1. A hexagonal block stabilizing slope protection structure, comprising multiple hexagonal blocks (1), characterized in that: The hexagonal blocks (1) are provided with a grass planting cavity (2) that runs vertically through them; the hexagonal blocks (1) are provided with at least 6 through holes (3) at 1 / 3 of the height direction along the horizontal direction; steel wire A (4) and steel wire B (5) are passed through the through holes (3) for reinforcement and fixation; the hexagonal blocks (1) are laid along the boundary line of the box culvert and the top boundary line of the flood interception channel respectively, and the hexagonal blocks (1) located in the edge area are filled with concrete cavities (7) to form a boundary reinforcement area.

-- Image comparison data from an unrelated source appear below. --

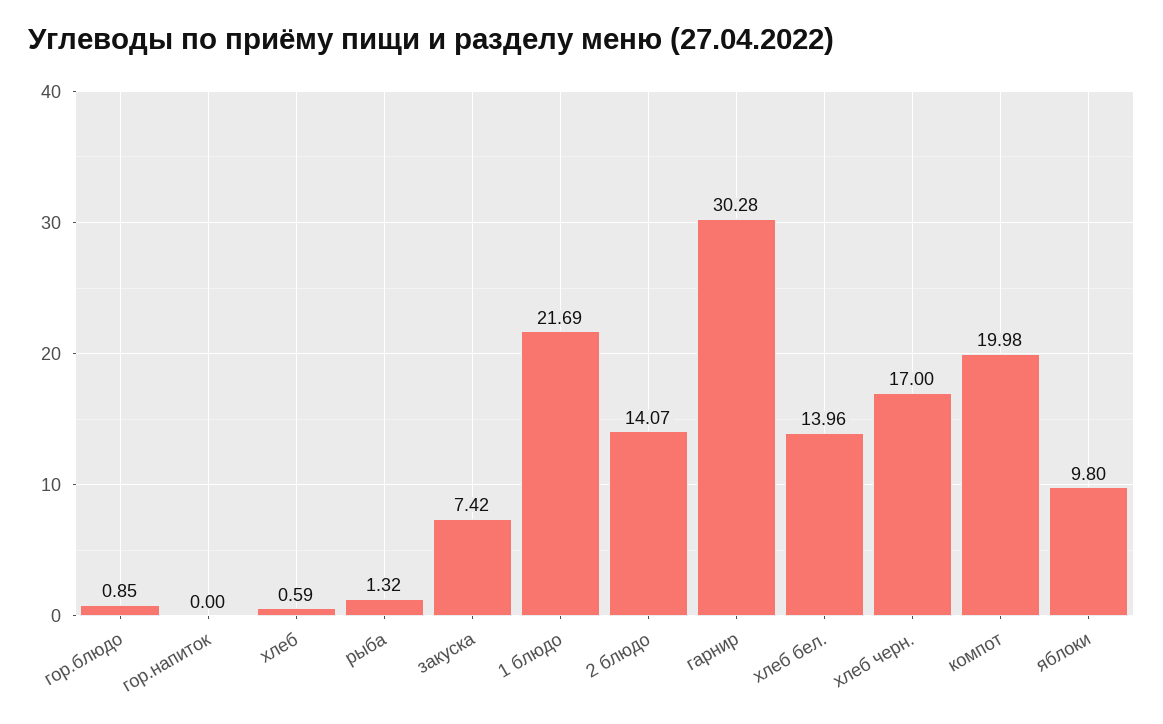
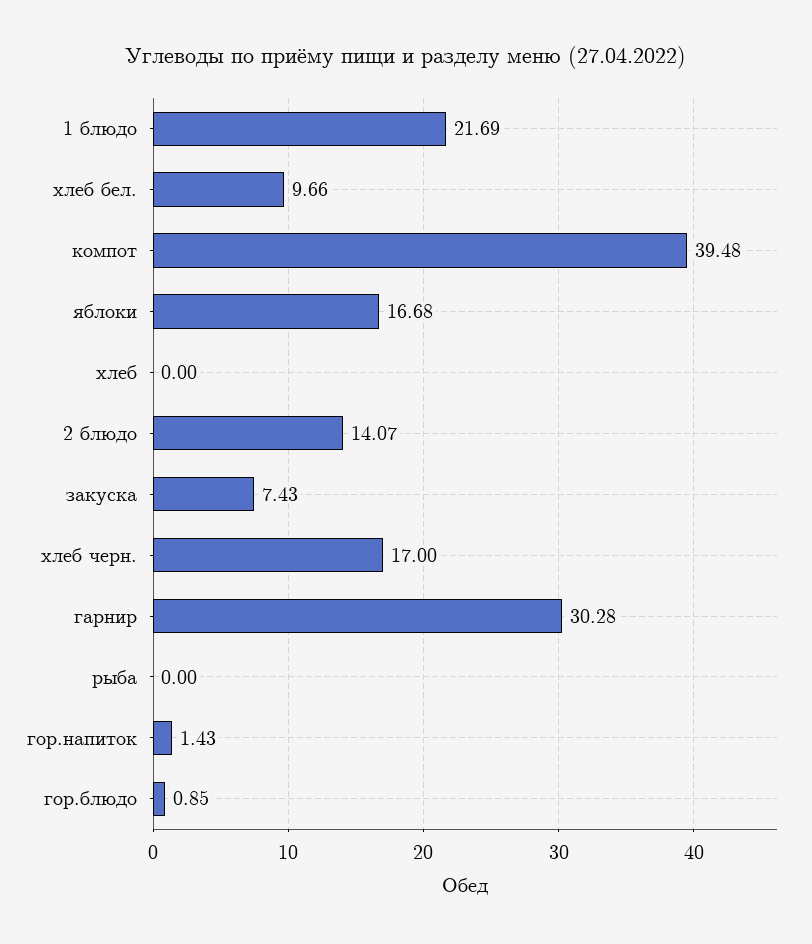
гор.напиток: 0 -> 1.43
хлеб: 0.59 -> 0
рыба: 1.32 -> 0
закуска: 7.42 -> 7.43
хлеб бел.: 13.96 -> 9.66
компот: 19.98 -> 39.48
яблоки: 9.8 -> 16.68

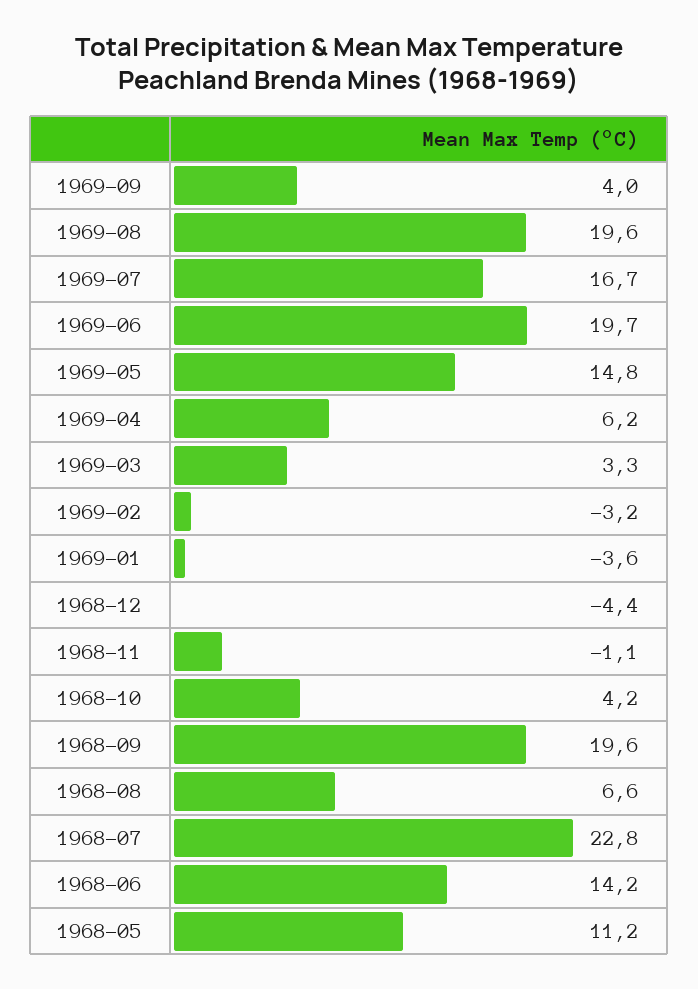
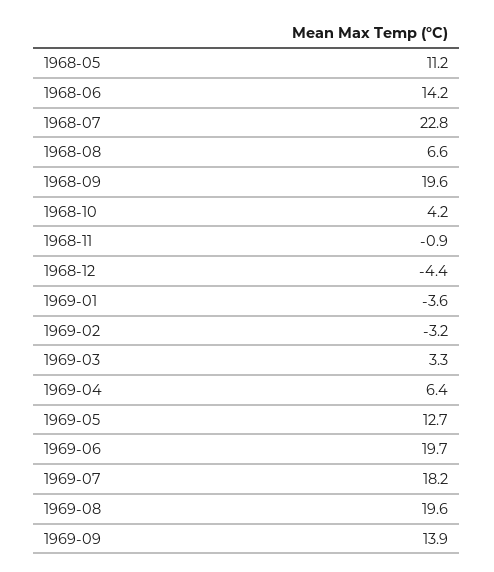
1969-09: 4 -> 13.9
1969-07: 16.7 -> 18.2
1969-05: 14.8 -> 12.7
1969-04: 6.2 -> 6.4
1968-11: -1.1 -> -0.9

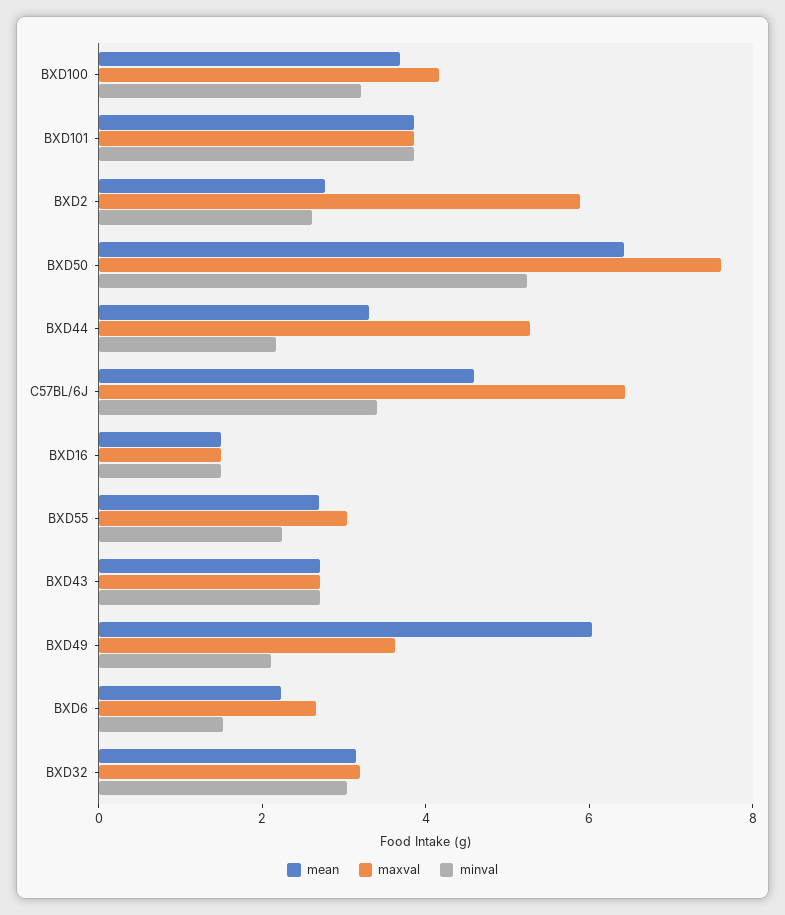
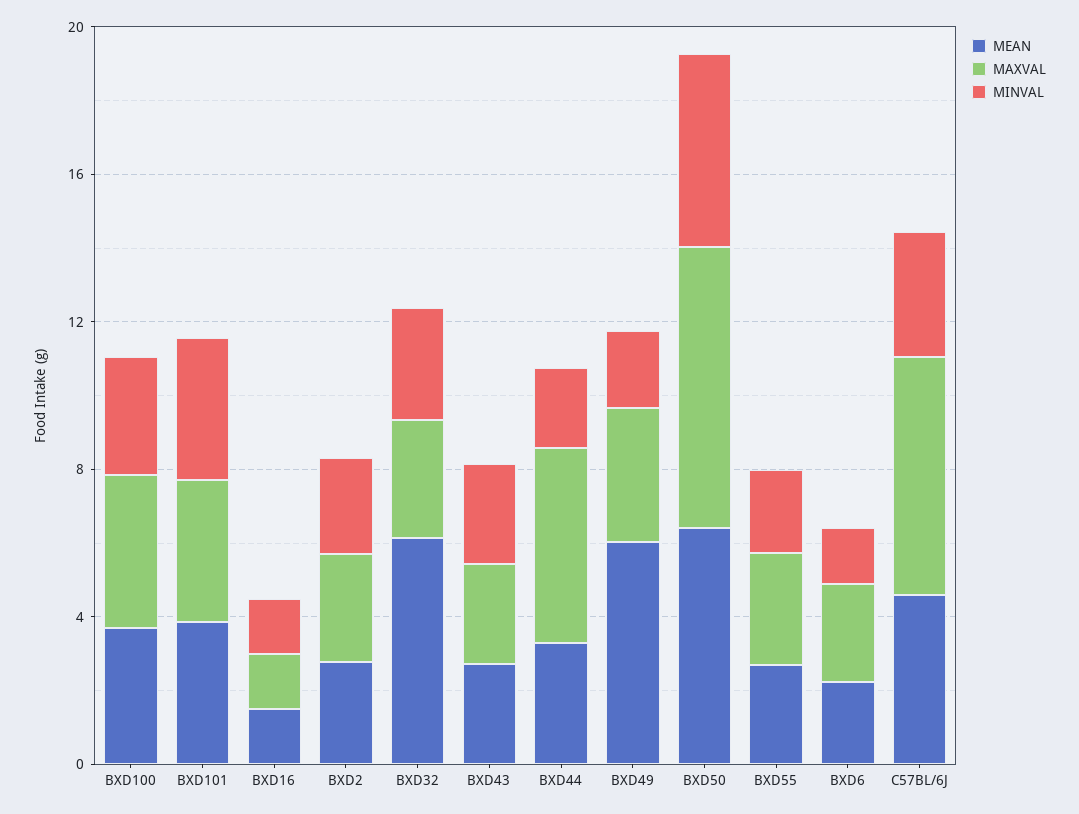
maxval, BXD2: 6 -> 3
mean, BXD32: 3 -> 6

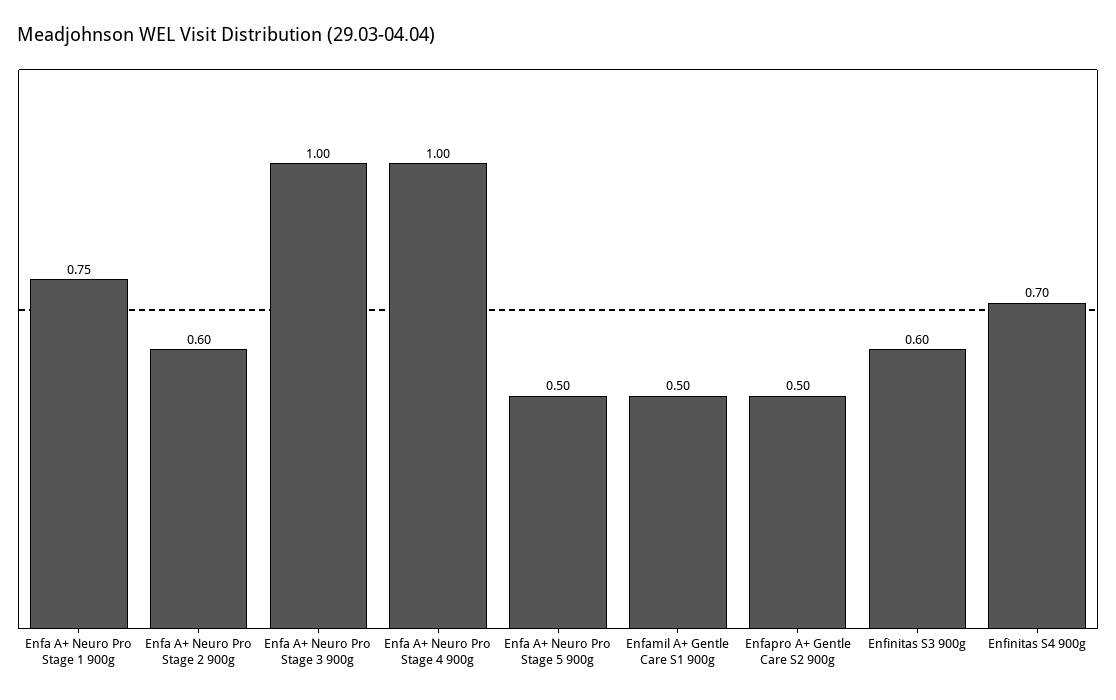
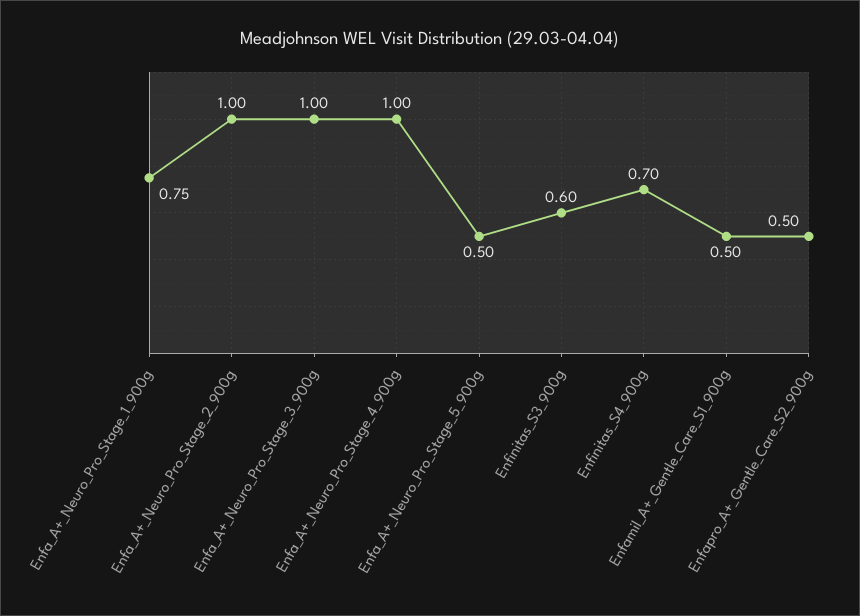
Enfa A+ Neuro Pro Stage 2 900g: 0.6 -> 1

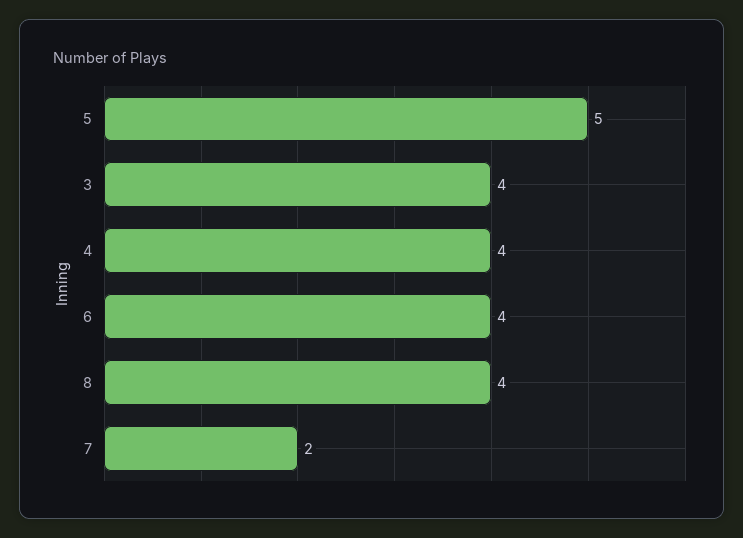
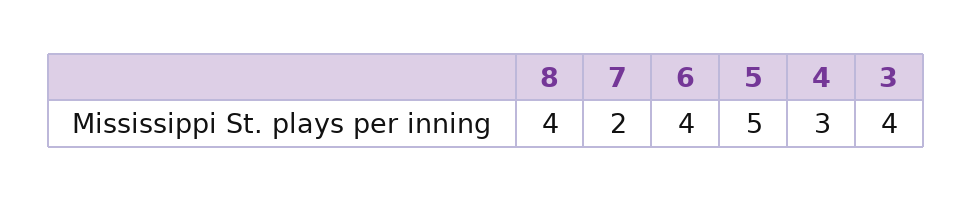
4: 4 -> 3

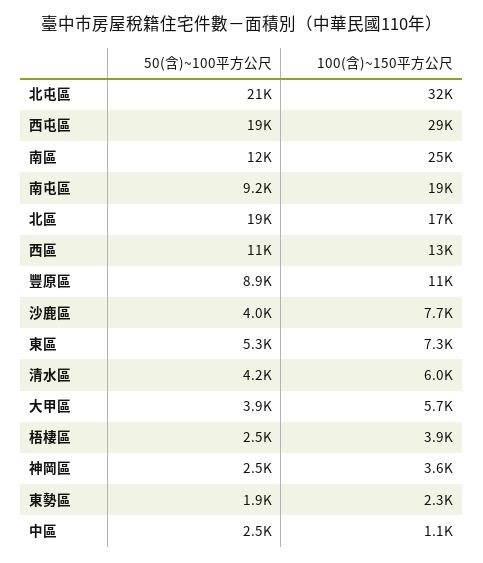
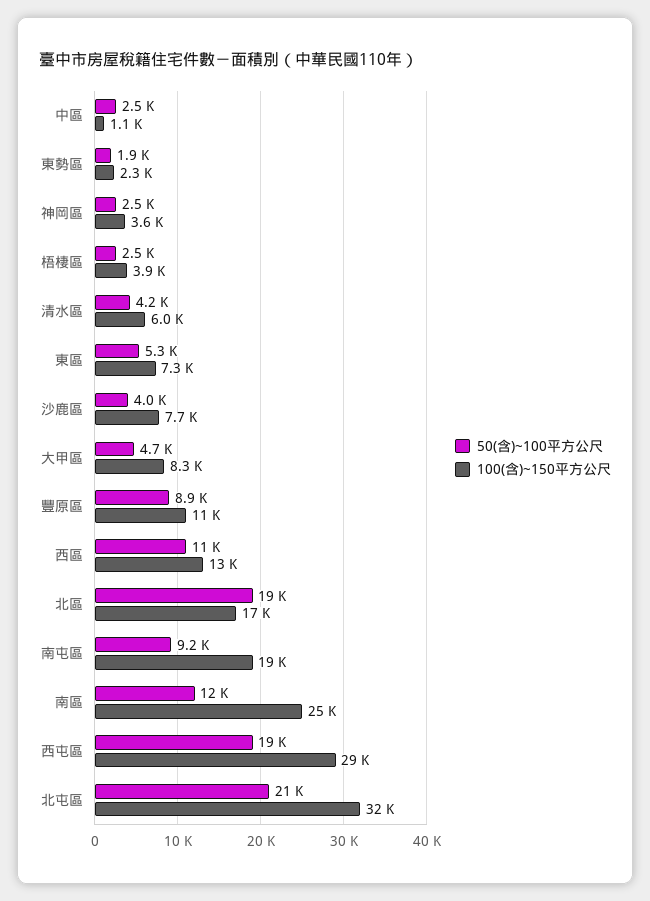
50(含)~100平方公尺, 大甲區: 3900 -> 4700
100(含)~150平方公尺, 大甲區: 5700 -> 8300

2. The hexagonal block stabilization slope protection structure according to claim 1, characterized in that: The steel wire A (4) is covered with a red rubber-plastic layer (6); the steel wire B (5) is covered with a blue rubber-plastic layer (6); the steel wire A (4) and steel wire B (5) are connected by a cross-binding method to form a two-way reinforced structure.

3. The hexagonal block stabilization slope protection structure according to claim 1, characterized in that: The hexagonal block (1) is made of C30 concrete with steel reinforcement.

4. The hexagonal block stabilization slope protection structure according to claim 3, characterized in that: The hexagonal block (1) has a side length of 300mm and a height of 150mm; the grass planting cavity (2) has a depth of 100mm.

5. A hexagonal block stabilization slope protection structure according to claim 2, characterized in that: The diameter of the through hole (3) is 6.5 mm; the through hole (3) is located at a thickness of 50 mm on the hexagonal block (1).

6. The hexagonal block stabilization slope protection structure according to claim 1, characterized in that: A permeable geotextile is laid under the hexagonal blocks (1).